Quick question: I have used CUDA.NET with C# and its main problem is the huge overhead of the p/invoke. An application that in C++ was capable of achieving a 10x, loses all the performance benefit when I use C# and CUDA.NET. The marshalling from managed code to unmanaged code is way to expensive.
What is your experience with jCuda? did you manage to avoid this overhead?
I’m not familiar with C# and the Platform Invocation Mechanism, and especially do not know how these invocations, resolving the function calls, and the marshalling are handled internally.
For Java, there are basically two general approaches for accessing native libraries:
Using JNA (Java Native Access) which might be similar to the C# Platform Invocation: One specifies a DLL, and the method calls may be resolved at runtime.
Using native functions (created manually, or with tools like GlueGen), which are directly implemented to call the library functions
I took the latter approach: The functions of CUDA are made accessible to Java as plain native functions. Hardly any marshalling is required, except for basic primitive and pointer conversions, and special cases like for Pointers to arrays of Pointers. The overhead for calling such a function from Java should thus be rather small. Especially the overhead for the native call itself should be negligible, considering that many time-critical functions, including all the basic mathematical functions like Math.sin, Math.tan etc., are originally provided as native functions.

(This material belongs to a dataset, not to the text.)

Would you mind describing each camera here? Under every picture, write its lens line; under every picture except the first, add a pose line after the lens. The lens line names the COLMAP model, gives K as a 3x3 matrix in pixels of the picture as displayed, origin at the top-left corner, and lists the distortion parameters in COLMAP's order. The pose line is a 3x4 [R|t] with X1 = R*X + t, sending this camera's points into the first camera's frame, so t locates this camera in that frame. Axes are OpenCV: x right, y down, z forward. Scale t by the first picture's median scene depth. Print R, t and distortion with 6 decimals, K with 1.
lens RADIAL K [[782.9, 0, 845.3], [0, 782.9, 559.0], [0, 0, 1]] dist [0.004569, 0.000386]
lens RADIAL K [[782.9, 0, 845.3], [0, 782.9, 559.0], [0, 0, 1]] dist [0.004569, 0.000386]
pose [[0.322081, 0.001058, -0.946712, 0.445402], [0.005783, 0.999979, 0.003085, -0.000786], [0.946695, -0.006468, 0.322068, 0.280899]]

Of course, method invocations are not for free - there always will be a small overhead. And of course, the greatest benefit may be obtained for single method/kernel calls which are compute intensive and take an amount of time that is “considerable” compared to the overhead for the method invocation. But I wonder for which application case the overhead of some method invocations should eat up all performance benefits from CUDA. Assuming that some routine requires 100ms and can be done with CUDA in 10ms: This would mean that only the invocation of some methods (for setting up the arguments and launching the kernel) should take ~90ms in C#. Can this be true?
I can imagine that, for example, only the first call may be slow, because the native library has to be loaded. At least in Java this might be the case, depending on the strategy that is used for loading the native library. May I ask which way of benchmark/time measuring you used?